Project Opens Doors for Babies Left Abandoned
HAMBURG, Germany — Foundlings left on the doorsteps of churches, orphanages or other kind benefactors have been sent to better lives by desperate mothers at least since biblical times, when Moses was floated down the Nile to safety.
But in a wealthy country such as Germany, with one of the best social security nets in the world, few people thought to look far back for a solution to the disturbingly recurrent problem of unwanted newborns being abandoned to cold and hunger.
With today’s inauguration of Germany’s first designated foundling drop-off site since the 1700s, child welfare workers hope that the option of a safe and anonymous abandonment will save lives among the 40 or so castoff newborns found nationwide each year, most dead from exposure.
Project Findelbaby--or foundling--is little more than a night-deposit box with a warm bed beyond the delivery slot and a sensor that alerts caretakers of an arrival. The brainchild of social workers in this port city that has long been a magnet for prostitutes, runaways and drug addicts, the receptacle in the ground-floor door of a day-care center allows the hand-over of unwanted infants with no questions asked.
“We think the ones who throw their babies away do so out of panic. They’re in shock and simply don’t know what to do with them,” says Heidi Rosenfeld, a social worker with the project’s creator, the SterniPark child welfare agency, which operates children’s homes and day-care centers in Hamburg.
The first of two baby drop boxes planned for this city is on Goethestrasse, a leafy street of old row houses and brick apartment buildings two blocks from the Hamburg-Altona train station. Like the nearby area of St. Pauli with its infamous Reeperbahn--Hamburg’s red-light district--frequented by sailors and itinerants for centuries, the station is a hangout for those on the social fringes.
Signs in six languages have been posted throughout the city noting the drop-off location and a 24-hour phone number women can call to arrange pickup of unwanted infants anywhere in the country. After a hospital examination, the babies are cared for in foster homes for eight weeks to give the mothers a chance to reconsider before the infants become available for adoption.
The initiative for Findelbaby came after five local instances last year in which a newborn was discovered abandoned in dangerous circumstances. In December, sorters at a recycling plant found the body of a suffocated infant in a shoe box amid the refuse in one of its paper receptacles.

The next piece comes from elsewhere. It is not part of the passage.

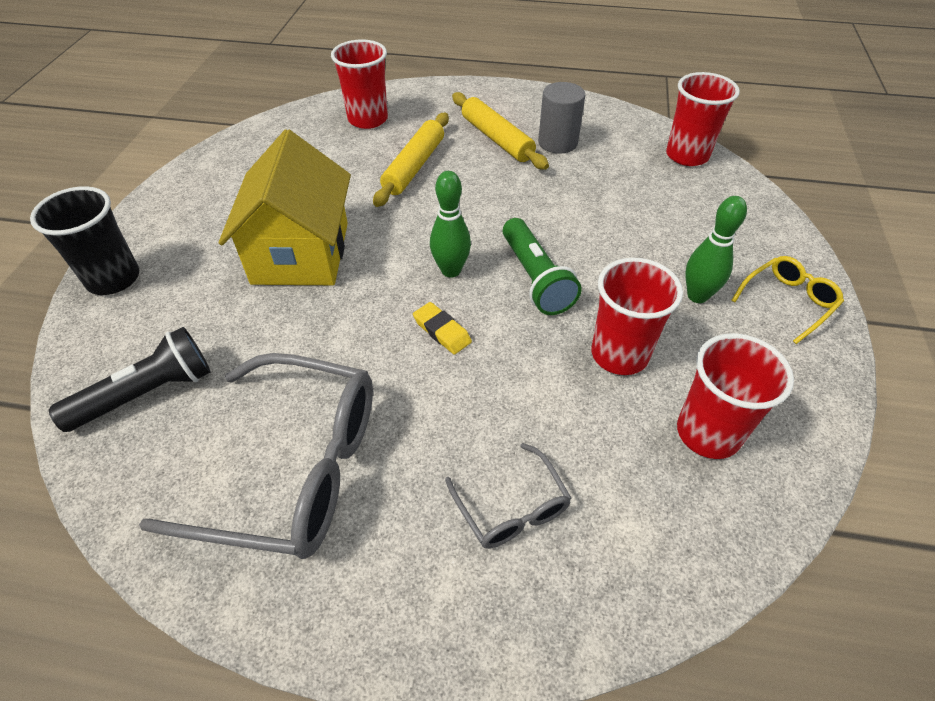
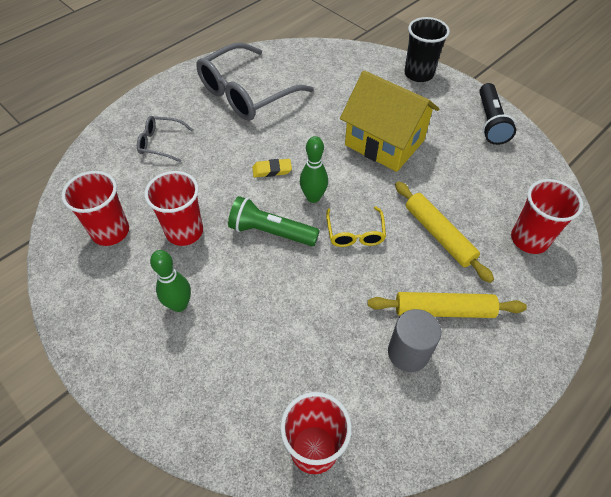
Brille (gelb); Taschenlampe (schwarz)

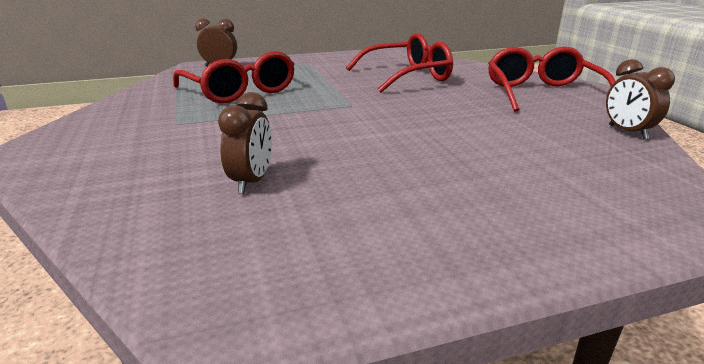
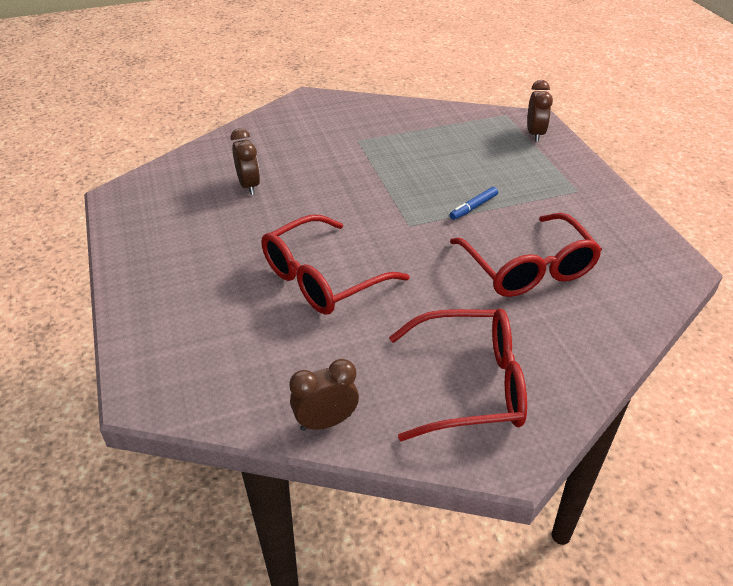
Brille (rot) (no. 1 from left); Wecker (braun) (no. 1 from left); Filzstift (blau)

The company donated about $3,700 to SterniPark’s $125,000 project, which plans to open a second deposit site this year.
“There’s been this hole in the system for some time now,” says Herbert Wiedermann, head of Hamburg’s family welfare division. “This furtive handing-over of babies seems like going back to a practice from the Middle Ages, but our main objective is to save lives. Even if only one is rescued, it’s worth it.”
Interest in the project has taken off across Germany, especially after the harrowing disclosure at a trial in the city of Chemnitz earlier this month that a woman had hidden three pregnancies from her violent husband and killed the infants shortly after their births. Sentenced to 13 years, the 27-year-old mother--who has two other children--told the court that she thought she had nowhere to turn when the husband threatened to kill her if she bore another child.
Federal Families Minister Christine Bergmann has lauded the Hamburg project and called on other large cities to create similar opportunities for mothers who fear dealing with hospitals and going through child welfare channels.
Women in the most desperate straits often avoid hospitals because they would be obliged to register the birth. Those behind Findelbaby want regulations eased to ensure that all babies are born under safe conditions.
“We want a change in the law to allow births in hospitals to be anonymous if necessary,” says Rosenfeld of SterniPark. “We think it is a huge risk for the woman and the infant when there is no medical assistance. And it’s far better for the baby to be left in a hospital than in a trash can.”